Cheney Reaction

The New York Times‘s Charlie Savage was given a pre-publication sneak peek at Dick Cheney’s upcoming memoir (in bookstores next week). Here is the revelation that’s getting everyone’s attention:

Former Vice President Dick Cheney says in a new memoir that he urged President George W. Bush to bomb a suspected Syrian nuclear reactor site in June 2007. But, he wrote, Mr. Bush opted for a diplomatic approach after other advisers — still stinging over “the bad intelligence we had received about Iraq’s stockpiles of weapons of mass destruction” — expressed misgivings.

“I again made the case for U.S. military action against the reactor,” Mr. Cheney wrote about a meeting on the issue. “But I was a lone voice. After I finished, the president asked, ‘Does anyone here agree with the vice president?’ Not a single hand went up around the room.”

There’s more bat shit in that crazy than there is in Carlsbad Cavern, although at least one commentator still treats Cheney with the respect normally reserved for an elder statesman (emphasis is mine):

The book starts off with Cheney’s recollections of 9/11, which Cheney says that his past government experience prepared him to handle.  Those reflections come when his former boss George Bush has a National Geographic special on the same topic — not exactly a coincidence as the 10th anniversary of the attacks approaches.

These days, everyone writes a book about their time in national leadership.  I wondered if Cheney might have been the exception.  He valued confidentiality and usually acted with discretion as Vice President.  Given the amount of vitriol hurled his way in the eight years of the Bush administration, though, it’s not surprising that Cheney would want to set the record straight — or at the very least, make sure his version of history was made public.  I’m looking forward to reading it.

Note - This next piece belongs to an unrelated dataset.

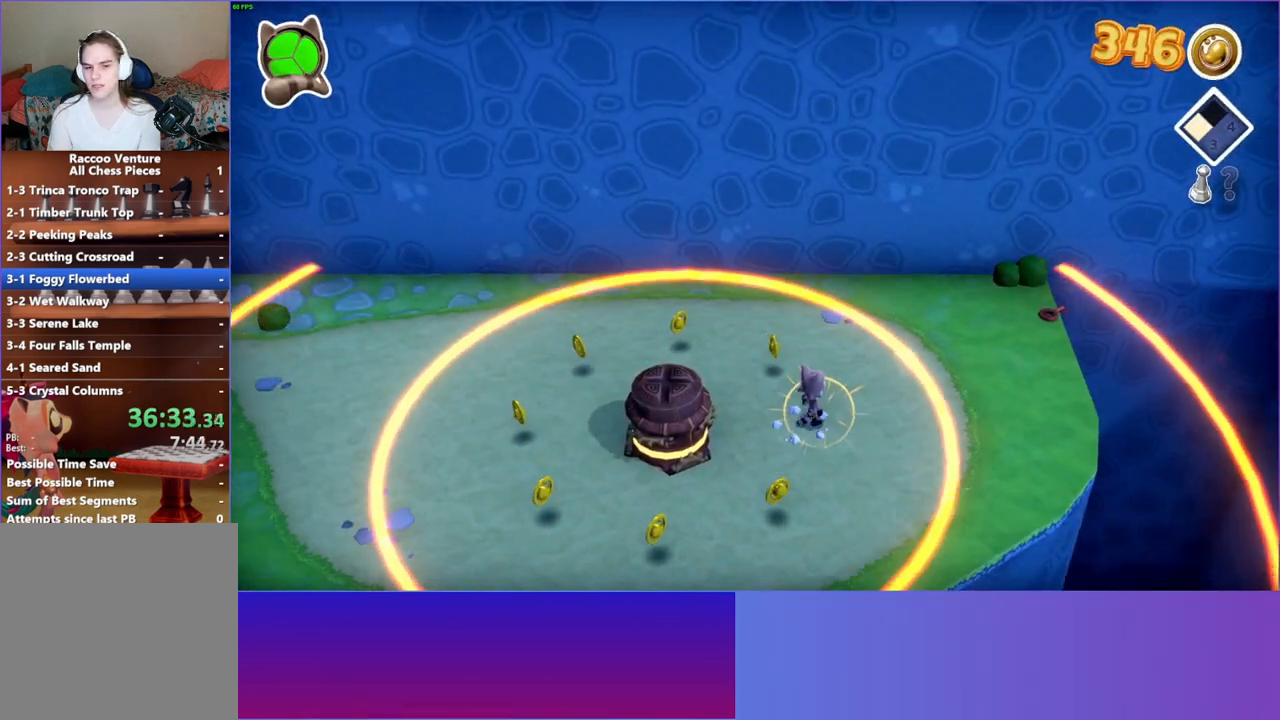
{"buttons": [], "left_stick": "right", "right_stick": "center", "events": [[67, "left_stick", "up"], [500, "left_stick", "right"]]}
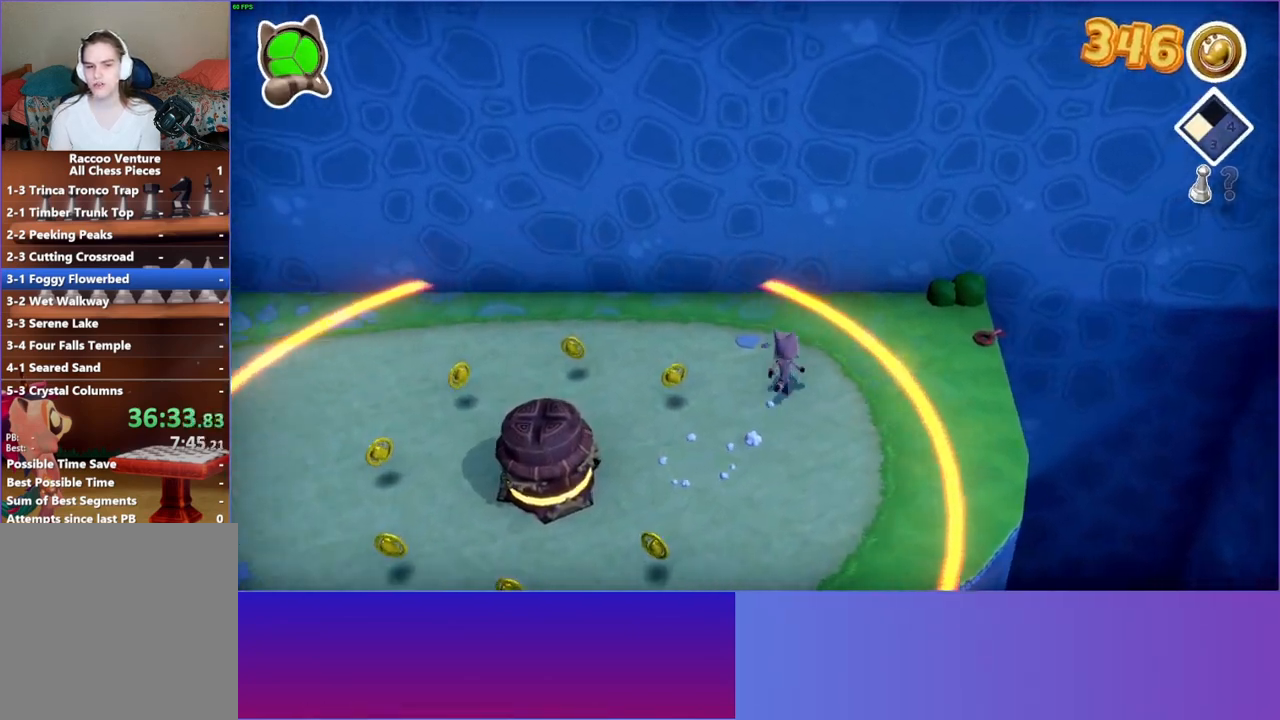
{"buttons": [], "left_stick": "right", "right_stick": "center", "events": [[217, "left_stick", "center"], [450, "left_stick", "right"]]}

Vitriol? Surely, surely not. Why would anyone wish to speak or write with vitriol about a vice-president who, in addition to inventing an imminent threat from nonexistent stockpiles of nuclear and biological weapons in order to justify the invasion of a country that (a) did not have a nuclear weapons program; and (b) was holding in check a neighboring country that actually DID have an active nuclear development program — also was pushing to “unilaterally [bomb] … a ‘suspected’ nuclear reactor? In Syria? At the height of the civil war in Iraq? Bare months after Israel went into Lebanon and World War III nearly broke out?”

Closing thoughts go to mistermix, at Balloon Juice:

If we’re going to have a story about every occasion that Dick Cheney urged George Bush to bomb some country or other, the Times might as well start paying Charlie Savage overtime, because he’ll be filing every day and twice on Sundays. If we know anything about Bush’s malevolent, misbegotten, rancid bastard of a VP, it’s that calling for freedom bombs was like an uncontrollable tic for that guy.